Isolate only the domain with the folders and the page name (myDomain/home/index.php).

Solution:

1
2
3
4
5
6
<?php
$string = "http://myDomain/home/index.php?id=25&cat=18&user=34";
$pars = preg_replace("/http:\/\//","",$string);
$pars = preg_replace("/\?[a-zA-Z0-9=&]+/","",$pars);
print_r($pars);
?>

With this problem, another example of using the str_replace function is presented, but this time regular expressions are also used. In the first call of the function, the initial part of the string is removed, while in the second call, the final string is removed. At the end, the page shows the searched result.

Exercise 4

A function must be created that will accept a string and return the characters in reverse order (for example, the string “my string” becomes “uem lugnirts”).

Solution:

1
2
3
4
5
6
7
8
9
10
11
<?php
function str_reverse($str){
    $rez = "";
    for($i=strlen($str)-1; $i>=0; $i--){
        $rez.=$str[$i];
}
return $rez;
}
$text = "stringul meu";
echo str_reverse($text);
?>

The function that performs the task required in the text of the exercise will be called: str_reverse. Since the function must process the string passed to it, we will put a single argument: $str. When finished, the function will return the result as a string. We could assume that the variable that will represent the result of our function will initially be an empty string, and later, probably, it will be a more complex character string. Based on the above, we write the following code:

1
2
3
4
function str_reverse($str){
    $rez = "";
    return $rez;
}

PHP strings can be processed like strings. This means that PHP is able to count the characters in the string and obtain, based on the position, the corresponding character in the string. Such tags are called indexes and indexing in PHP starts from zero by default.

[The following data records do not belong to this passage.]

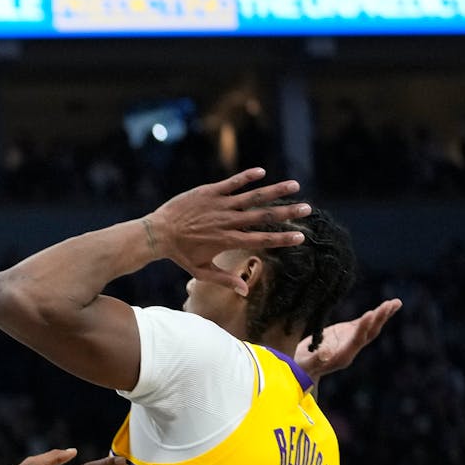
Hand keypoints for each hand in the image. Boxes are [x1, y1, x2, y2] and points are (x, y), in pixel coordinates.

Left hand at [144, 168, 310, 293]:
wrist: (157, 233)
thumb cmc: (179, 254)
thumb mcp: (200, 271)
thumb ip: (224, 279)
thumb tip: (245, 291)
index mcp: (228, 241)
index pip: (261, 240)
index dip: (282, 238)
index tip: (301, 236)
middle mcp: (227, 222)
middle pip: (263, 217)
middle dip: (287, 213)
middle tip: (308, 208)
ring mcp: (219, 205)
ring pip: (252, 197)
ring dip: (275, 191)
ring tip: (295, 185)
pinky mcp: (209, 192)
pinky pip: (231, 183)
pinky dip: (246, 177)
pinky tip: (262, 172)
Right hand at [296, 298, 401, 378]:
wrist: (305, 370)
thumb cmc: (302, 368)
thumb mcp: (306, 364)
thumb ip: (316, 359)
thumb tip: (326, 352)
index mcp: (343, 356)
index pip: (357, 340)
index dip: (363, 327)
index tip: (369, 313)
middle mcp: (351, 348)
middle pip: (370, 333)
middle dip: (379, 319)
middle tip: (389, 305)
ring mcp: (352, 340)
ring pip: (371, 328)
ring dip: (383, 315)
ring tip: (396, 302)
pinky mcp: (348, 333)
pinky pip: (365, 323)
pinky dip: (376, 314)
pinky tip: (387, 305)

Now we create the $text variable and call the function:

1
2
3
4
5
6
function str_reverse($str){
    $rez = "";
    return $rez;
}
$text = "stringul meu";
echo str_reverse($text);

The string processed by the function, in our case, is: “my string”. This means that if we want to iterate through this string using a for loop, we need to determine the number of characters in the string in order to iterate through each string. We can do this with the strlen() function. However, indexing starts at zero, which means that the highest index of our string is one less than the number of characters, since we count from 1 and indexing is from 0. Therefore, we set up the following loop, which will write the character corresponding to the iteration:

1
2
3
for($i=strlen($str)-1; $i>=0; $i--){
        $rez.=$str[$i];
    }

Finally, our exercise is complete and the function is ready to use.